De nos jours, l’improvisation – a priori la forme la plus naturelle de création musicale – se trouve le plus souvent cantonnée au domaine du jazz. Les musiciens classiques, en contraste, ont les yeux rivés sur leur partition, comme si tout écart par rapport aux notes et aux indications du compositeur constituait une trahison. On semble avoir oublié que les plus illustres d’entre eux, de Bach à Liszt en passant par Mozart et Beethoven, étaient de redoutables improvisateurs.
C’est dire si la pianiste vénézuelienne Gabriela Montero arrive à point nommé avec Baroque (EMI Classics), en revitalisant l’art de l’improvisateur, le temps d’une quinzaine de performances dont elle nous assure le caractère totalement spontané et «mystérieux».
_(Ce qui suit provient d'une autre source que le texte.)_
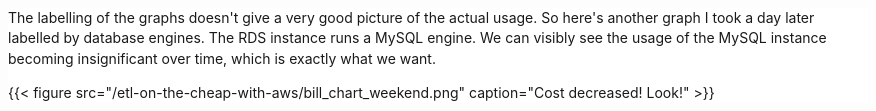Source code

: The labelling of the graphs doesn't give a very good picture of the actual usage. So here's another graph I took a day later labelled by database engines. The RDS instance runs a MySQL engine. We can visibly see the usage of the MySQL instance becoming insignificant over time, which is exactly what we want.

{{< figure src="/etl-on-the-cheap-with-aws/bill_chart_weekend.png" caption="Cost decreased! Look!" >}}


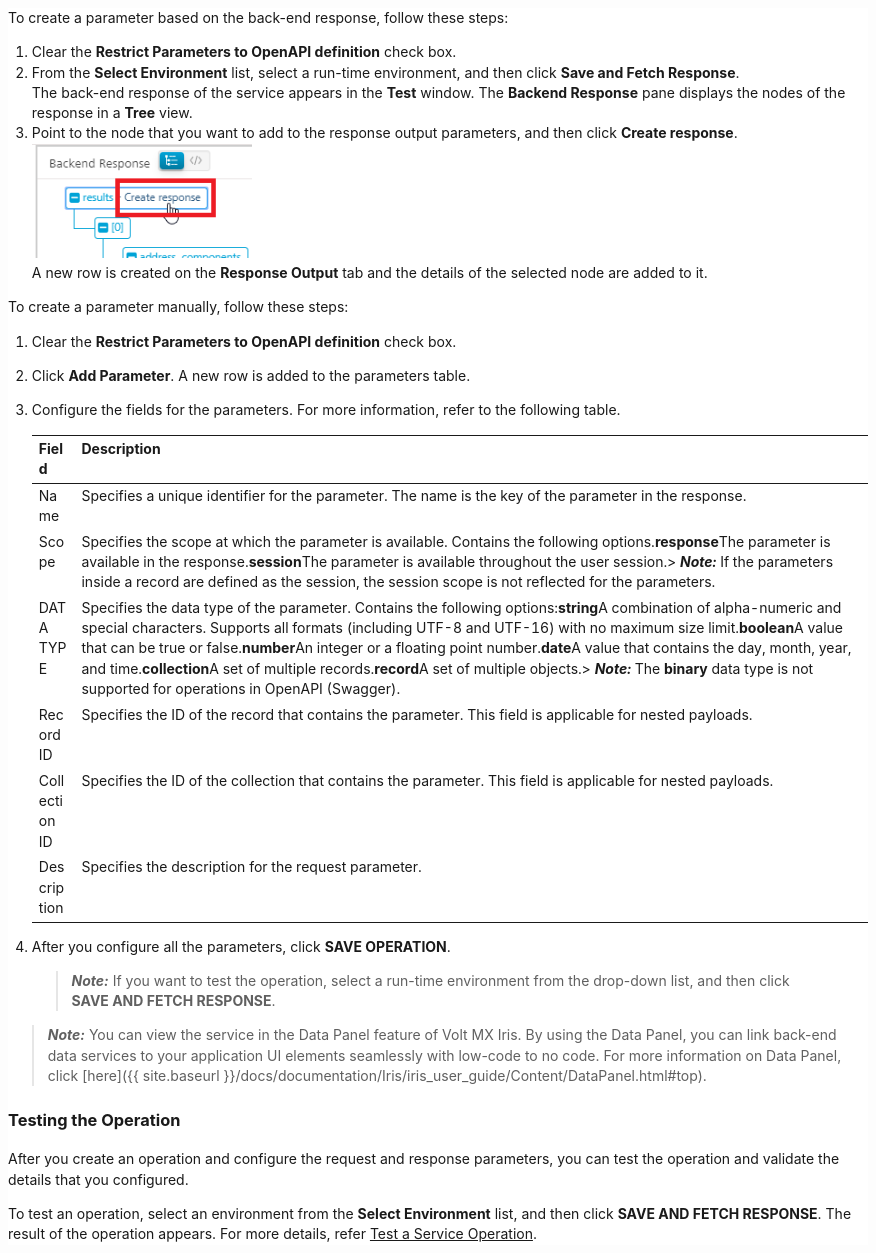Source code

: To create a parameter based on the back-end response, follow these steps:

1.  Clear the **Restrict Parameters to OpenAPI definition** check box.
2.  From the **Select Environment** list, select a run-time environment, and then click **Save and Fetch Response**.  
    The back-end response of the service appears in the **Test** window. The **Backend Response** pane displays the nodes of the response in a **Tree** view.
3.  Point to the node that you want to add to the response output parameters, and then click **Create response**.  
    ![](Resources/Images/CreateResponse_220x114.png)  
    A new row is created on the **Response Output** tab and the details of the selected node are added to it.

To create a parameter manually, follow these steps:

1.  Clear the **Restrict Parameters to OpenAPI definition** check box.
2.  Click **Add Parameter**. A new row is added to the parameters table.
3.  Configure the fields for the parameters. For more information, refer to the following table.  
    
    | Field | Description |
    | --- | --- |
    | Name | Specifies a unique identifier for the parameter. The name is the key of the parameter in the response. |
    | Scope | Specifies the scope at which the parameter is available. Contains the following options.**response**The parameter is available in the response.**session**The parameter is available throughout the user session.> **_Note:_** If the parameters inside a record are defined as the session, the session scope is not reflected for the parameters. |
    | DATA TYPE | Specifies the data type of the parameter. Contains the following options:**string**A combination of alpha-numeric and special characters. Supports all formats (including UTF-8 and UTF-16) with no maximum size limit.**boolean**A value that can be true or false.**number**An integer or a floating point number.**date**A value that contains the day, month, year, and time.**collection**A set of multiple records.**record**A set of multiple objects.> **_Note:_** The **binary** data type is not supported for operations in OpenAPI (Swagger). |
    | Record ID | Specifies the ID of the record that contains the parameter. This field is applicable for nested payloads. |
    | Collection ID | Specifies the ID of the collection that contains the parameter. This field is applicable for nested payloads. |
    | Description | Specifies the description for the request parameter. |
    
4.  After you configure all the parameters, click **SAVE OPERATION**.  
    
    > **_Note:_** If you want to test the operation, select a run-time environment from the drop-down list, and then click **SAVE AND FETCH RESPONSE**.
    

> **_Note:_** You can view the service in the Data Panel feature of Volt MX Iris. By using the Data Panel, you can link back-end data services to your application UI elements seamlessly with low-code to no code. For more information on Data Panel, click [here]({{ site.baseurl }}/docs/documentation/Iris/iris_user_guide/Content/DataPanel.html#top).

### Testing the Operation

After you create an operation and configure the request and response parameters, you can test the operation and validate the details that you configured.

To test an operation, select an environment from the **Select Environment** list, and then click **SAVE AND FETCH RESPONSE**. The result of the operation appears. For more details, refer [Test a Service Operation](Test_a_Service_Operation.html).

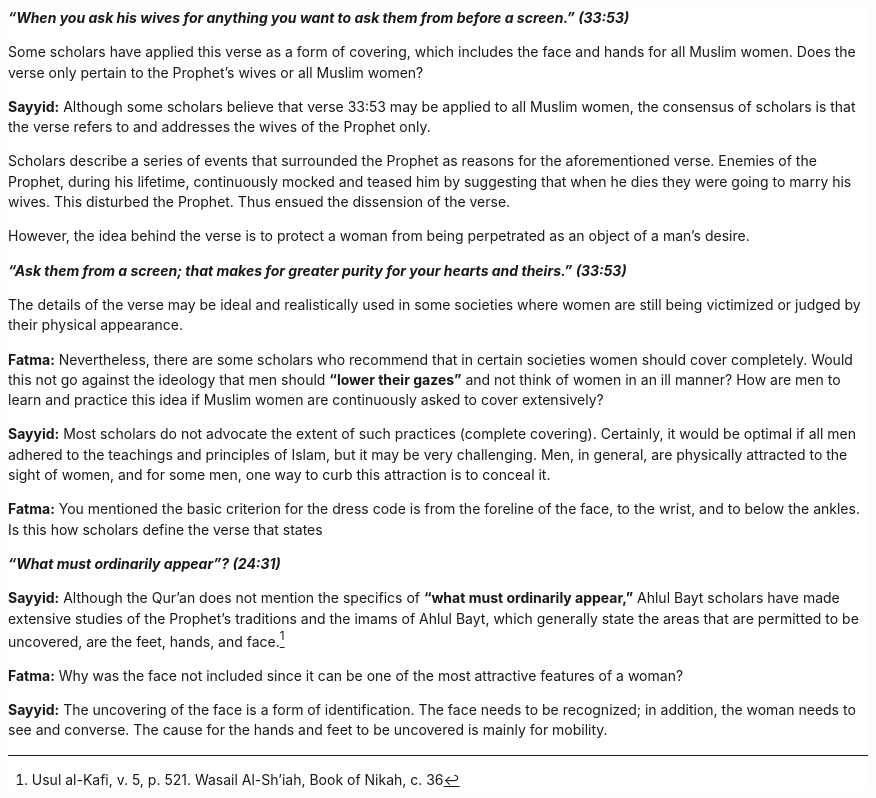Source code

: ***“When you ask his wives for anything you want to ask them from before
a screen.” (33:53)***

Some scholars have applied this verse as a form of covering, which
includes the face and hands for all Muslim women. Does the verse only
pertain to the Prophet’s wives or all Muslim women?

**Sayyid:** Although some scholars believe that verse 33:53 may be
applied to all Muslim women, the consensus of scholars is that the verse
refers to and addresses the wives of the Prophet only.

Scholars describe a series of events that surrounded the Prophet as
reasons for the aforementioned verse. Enemies of the Prophet, during his
lifetime, continuously mocked and teased him by suggesting that when he
dies they were going to marry his wives. This disturbed the Prophet.
Thus ensued the dissension of the verse.

However, the idea behind the verse is to protect a woman from being
perpetrated as an object of a man’s desire.

***“Ask them from a screen; that makes for greater purity for your
hearts and theirs.” (33:53)***

The details of the verse may be ideal and realistically used in some
societies where women are still being victimized or judged by their
physical appearance.

**Fatma:** Nevertheless, there are some scholars who recommend that in
certain societies women should cover completely. Would this not go
against the ideology that men should **“lower their gazes”** and not
think of women in an ill manner? How are men to learn and practice this
idea if Muslim women are continuously asked to cover extensively?

**Sayyid:** Most scholars do not advocate the extent of such practices
(complete covering). Certainly, it would be optimal if all men adhered
to the teachings and principles of Islam, but it may be very
challenging. Men, in general, are physically attracted to the sight of
women, and for some men, one way to curb this attraction is to conceal
it.

**Fatma:** You mentioned the basic criterion for the dress code is from
the foreline of the face, to the wrist, and to below the ankles. Is this
how scholars define the verse that states

***“What must ordinarily appear”? (24:31)***

**Sayyid:** Although the Qur’an does not mention the specifics of
**“what must ordinarily appear,”** Ahlul Bayt scholars have made
extensive studies of the Prophet’s traditions and the imams of Ahlul
Bayt, which generally state the areas that are permitted to be
uncovered, are the feet, hands, and face.[^5]

**Fatma:** Why was the face not included since it can be one of the most
attractive features of a woman?

**Sayyid:** The uncovering of the face is a form of identification. The
face needs to be recognized; in addition, the woman needs to see and
converse. The cause for the hands and feet to be uncovered is mainly for
mobility.


[^1]: Qur’an, 7:46, 42:51, 38:32, & 41:5.
[^2]: Qur’an, 4:1, 53:45, and 46.
[^3]: Qur’an, 3:195.
[^4]: Usul al-Kafi, v.5, p. 521. In relation to the Qur’an 24:31.
[^5]: Usul al-Kafi, v. 5, p. 521. Wasail Al-Sh’iah, Book of Nikah, c. 36
[^6]: Imam Muhammad Al-Baqir was the fifth Imam of Ahlul Bayt and
[^7]: Mustadrak Al-Wasel, Intro. for Nikah c. 85, v. 3.
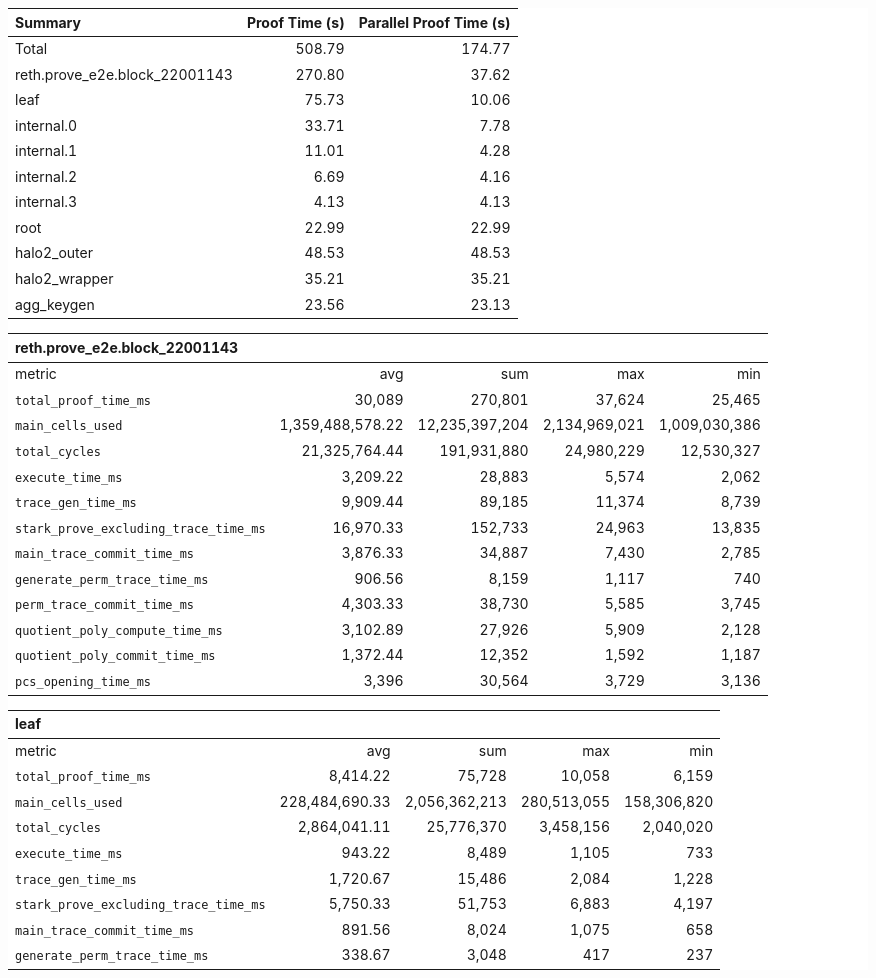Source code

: | Summary | Proof Time (s) | Parallel Proof Time (s) |
|:---|---:|---:|
| Total |  508.79 |  174.77 |
| reth.prove_e2e.block_22001143 |  270.80 |  37.62 |
| leaf |  75.73 |  10.06 |
| internal.0 |  33.71 |  7.78 |
| internal.1 |  11.01 |  4.28 |
| internal.2 |  6.69 |  4.16 |
| internal.3 |  4.13 |  4.13 |
| root |  22.99 |  22.99 |
| halo2_outer |  48.53 |  48.53 |
| halo2_wrapper |  35.21 |  35.21 |
| agg_keygen |  23.56 |  23.13 |


| reth.prove_e2e.block_22001143 |||||
|:---|---:|---:|---:|---:|
|metric|avg|sum|max|min|
| `total_proof_time_ms ` |  30,089 |  270,801 |  37,624 |  25,465 |
| `main_cells_used     ` |  1,359,488,578.22 |  12,235,397,204 |  2,134,969,021 |  1,009,030,386 |
| `total_cycles        ` |  21,325,764.44 |  191,931,880 |  24,980,229 |  12,530,327 |
| `execute_time_ms     ` |  3,209.22 |  28,883 |  5,574 |  2,062 |
| `trace_gen_time_ms   ` |  9,909.44 |  89,185 |  11,374 |  8,739 |
| `stark_prove_excluding_trace_time_ms` |  16,970.33 |  152,733 |  24,963 |  13,835 |
| `main_trace_commit_time_ms` |  3,876.33 |  34,887 |  7,430 |  2,785 |
| `generate_perm_trace_time_ms` |  906.56 |  8,159 |  1,117 |  740 |
| `perm_trace_commit_time_ms` |  4,303.33 |  38,730 |  5,585 |  3,745 |
| `quotient_poly_compute_time_ms` |  3,102.89 |  27,926 |  5,909 |  2,128 |
| `quotient_poly_commit_time_ms` |  1,372.44 |  12,352 |  1,592 |  1,187 |
| `pcs_opening_time_ms ` |  3,396 |  30,564 |  3,729 |  3,136 |

| leaf |||||
|:---|---:|---:|---:|---:|
|metric|avg|sum|max|min|
| `total_proof_time_ms ` |  8,414.22 |  75,728 |  10,058 |  6,159 |
| `main_cells_used     ` |  228,484,690.33 |  2,056,362,213 |  280,513,055 |  158,306,820 |
| `total_cycles        ` |  2,864,041.11 |  25,776,370 |  3,458,156 |  2,040,020 |
| `execute_time_ms     ` |  943.22 |  8,489 |  1,105 |  733 |
| `trace_gen_time_ms   ` |  1,720.67 |  15,486 |  2,084 |  1,228 |
| `stark_prove_excluding_trace_time_ms` |  5,750.33 |  51,753 |  6,883 |  4,197 |
| `main_trace_commit_time_ms` |  891.56 |  8,024 |  1,075 |  658 |
| `generate_perm_trace_time_ms` |  338.67 |  3,048 |  417 |  237 |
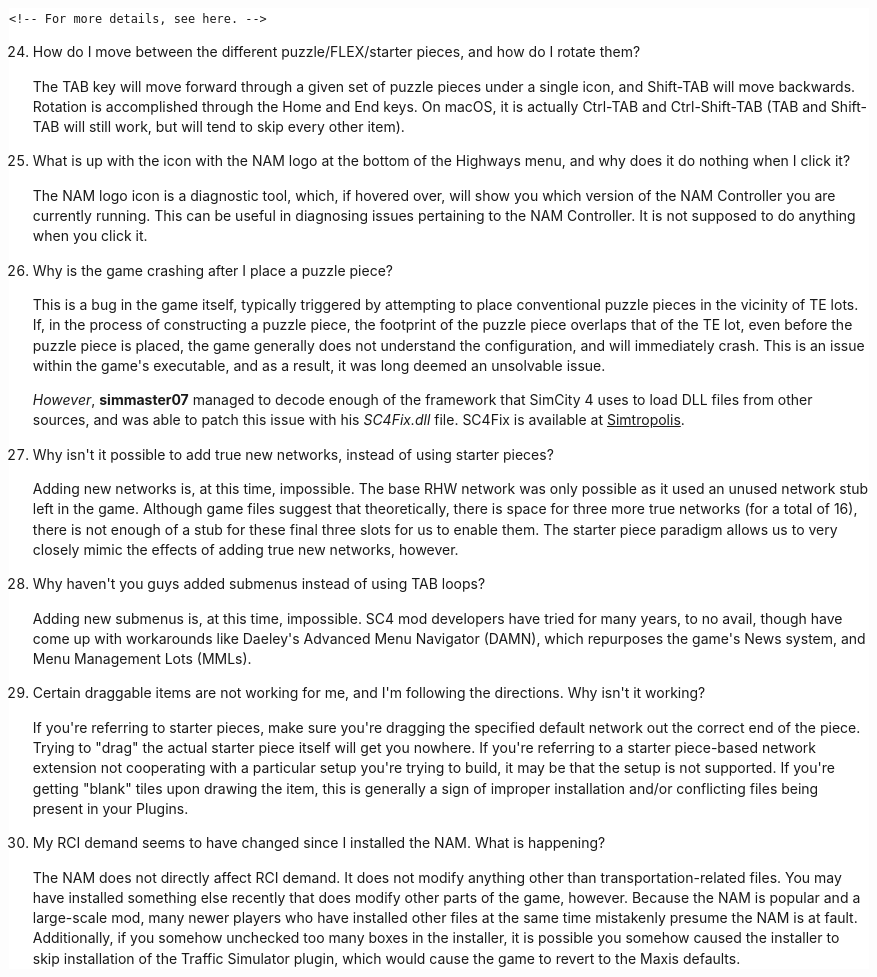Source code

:     <!-- For more details, see here. -->

24. How do I move between the different puzzle/FLEX/starter pieces, and how do I rotate them?

    The TAB key will move forward through a given set of puzzle pieces under a single icon, and Shift-TAB will move backwards. Rotation is accomplished through the Home and End keys. On macOS, it is actually Ctrl-TAB and Ctrl-Shift-TAB (TAB and Shift-TAB will still work, but will tend to skip every other item).

25. What is up with the icon with the NAM logo at the bottom of the Highways menu, and why does it do nothing when I click it?

    The NAM logo icon is a diagnostic tool, which, if hovered over, will show you which version of the NAM Controller you are currently running. This can be useful in diagnosing issues pertaining to the NAM Controller.  It is not supposed to do anything when you click it.

26. Why is the game crashing after I place a puzzle piece?

    This is a bug in the game itself, typically triggered by attempting to place conventional puzzle pieces in the vicinity of TE lots. If, in the process of constructing a puzzle piece, the footprint of the puzzle piece overlaps that of the TE lot, even before the puzzle piece is placed, the game generally does not understand the configuration, and will immediately crash. This is an issue within the game's executable, and as a result, it was long deemed an unsolvable issue.

    _However_, **simmaster07** managed to decode enough of the framework that SimCity 4 uses to load DLL files from other sources, and was able to patch this issue with his _SC4Fix.dll_ file. SC4Fix is available at [Simtropolis](http://community.simtropolis.com/files/file/30883-sc4fix-third-party-patches-for-sc4/).

27. Why isn't it possible to add true new networks, instead of using starter pieces?

    Adding new networks is, at this time, impossible. The base RHW network was only possible as it used an unused network stub left in the game. Although game files suggest that theoretically, there is space for three more true networks (for a total of 16), there is not enough of a stub for these final three slots for us to enable them. The starter piece paradigm allows us to very closely mimic the effects of adding true new networks, however.

28. Why haven't you guys added submenus instead of using TAB loops?

    Adding new submenus is, at this time, impossible. SC4 mod developers have tried for many years, to no avail, though have come up with workarounds like Daeley's Advanced Menu Navigator (DAMN), which repurposes the game's News system, and Menu Management Lots (MMLs).

29. Certain draggable items are not working for me, and I'm following the directions. Why isn't it working?

    If you're referring to starter pieces, make sure you're dragging the specified default network out the correct end of the piece. Trying to "drag" the actual starter piece itself will get you nowhere. If you're referring to a starter piece-based network extension not cooperating with a particular setup you're trying to build, it may be that the setup is not supported. If you're getting "blank" tiles upon drawing the item, this is generally a sign of improper installation and/or conflicting files being present in your Plugins.

30. My RCI demand seems to have changed since I installed the NAM. What is happening?

    The NAM does not directly affect RCI demand. It does not modify anything other than transportation-related files. You may have installed something else recently that does modify other parts of the game, however. Because the NAM is popular and a large-scale mod, many newer players who have installed other files at the same time mistakenly presume the NAM is at fault. Additionally, if you somehow unchecked too many boxes in the installer, it is possible you somehow caused the installer to skip installation of the Traffic Simulator plugin, which would cause the game to revert to the Maxis defaults.
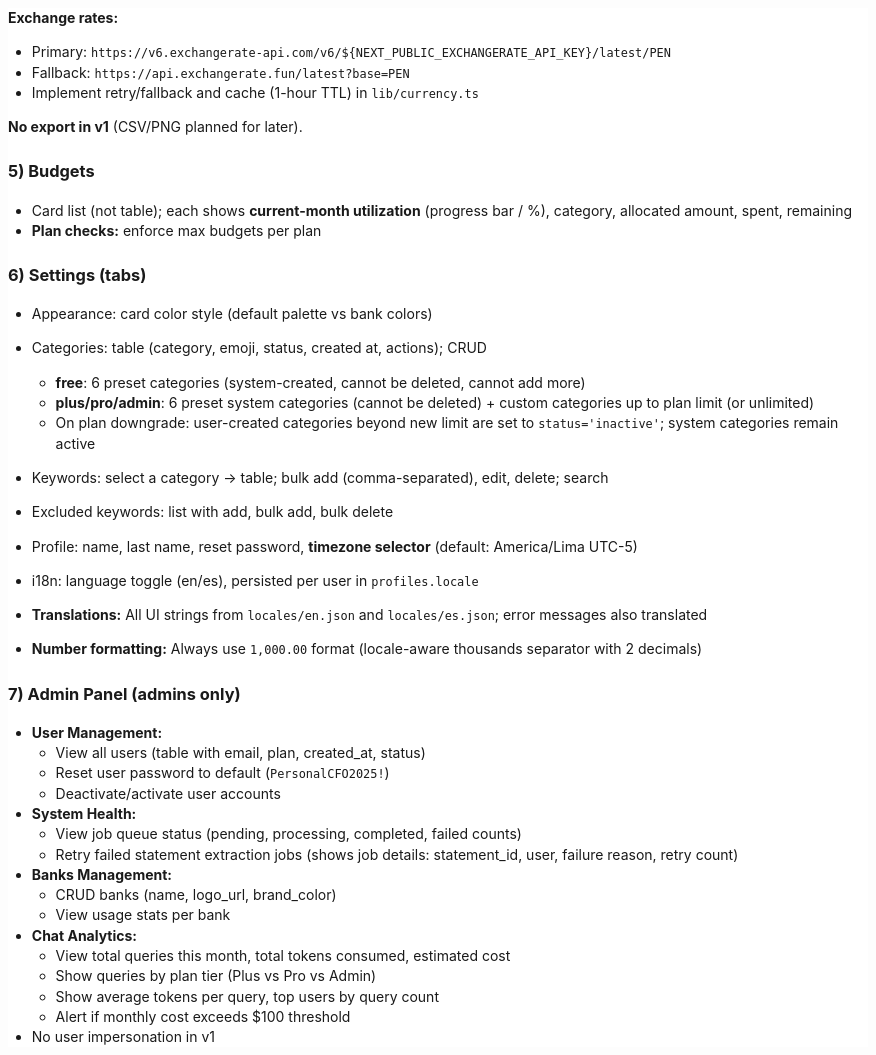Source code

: **Exchange rates:**

- Primary: `https://v6.exchangerate-api.com/v6/${NEXT_PUBLIC_EXCHANGERATE_API_KEY}/latest/PEN`
- Fallback: `https://api.exchangerate.fun/latest?base=PEN`
- Implement retry/fallback and cache (1-hour TTL) in `lib/currency.ts`

**No export in v1** (CSV/PNG planned for later).

### 5) Budgets

- Card list (not table); each shows **current-month utilization** (progress bar / %), category, allocated amount, spent, remaining
- **Plan checks:** enforce max budgets per plan

### 6) Settings (tabs)

- Appearance: card color style (default palette vs bank colors)
- Categories: table (category, emoji, status, created at, actions); CRUD

  - **free**: 6 preset categories (system-created, cannot be deleted, cannot add more)
  - **plus/pro/admin**: 6 preset system categories (cannot be deleted) + custom categories up to plan limit (or unlimited)
  - On plan downgrade: user-created categories beyond new limit are set to `status='inactive'`; system categories remain active

- Keywords: select a category → table; bulk add (comma-separated), edit, delete; search
- Excluded keywords: list with add, bulk add, bulk delete
- Profile: name, last name, reset password, **timezone selector** (default: America/Lima UTC-5)
- i18n: language toggle (en/es), persisted per user in `profiles.locale`
- **Translations:** All UI strings from `locales/en.json` and `locales/es.json`; error messages also translated
- **Number formatting:** Always use `1,000.00` format (locale-aware thousands separator with 2 decimals)

### 7) Admin Panel (admins only)

- **User Management:**
  - View all users (table with email, plan, created_at, status)
  - Reset user password to default (`PersonalCFO2025!`)
  - Deactivate/activate user accounts
- **System Health:**
  - View job queue status (pending, processing, completed, failed counts)
  - Retry failed statement extraction jobs (shows job details: statement_id, user, failure reason, retry count)
- **Banks Management:**
  - CRUD banks (name, logo_url, brand_color)
  - View usage stats per bank
- **Chat Analytics:**
  - View total queries this month, total tokens consumed, estimated cost
  - Show queries by plan tier (Plus vs Pro vs Admin)
  - Show average tokens per query, top users by query count
  - Alert if monthly cost exceeds $100 threshold
- No user impersonation in v1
Comme son titre l’indique, Baroque s’est donné des paramètres précis, mais il ne faut pas s’attendre à une stricte fidélité sur le plan stylistique. Si les thèmes sont, pour l’essentiel, familiers (Bach, Handel, Albioni, Vivaldi et l’inévitable Canon de Pachelbel), l’intérêt de cet enregistrement réside dans les libertés que s’accorde Montero, qui laisse paraître l’influence d’autres idiomes (tango, blues) ou aborde des morceaux du XVIIIe siècle avec l’austérité veloutée d’un Érik Satie.
Si ces mélodies presque trop familières servent de porte d’entrée dans l’univers de Montero, c’est ce que son esprit et ses doigts en font presque à leur insu qui capture – et maintient – notre intérêt.
Quand on sait qu’elle a déjà passé le thème de Star Wars dans son colimateur, on se doute bien qu’on n’a pas fini d’entendre parler de Gabriela Montero. Reste à voir si sa démarche inspirera des concertistes bien établis à quitter les sentiers balisés de la partition.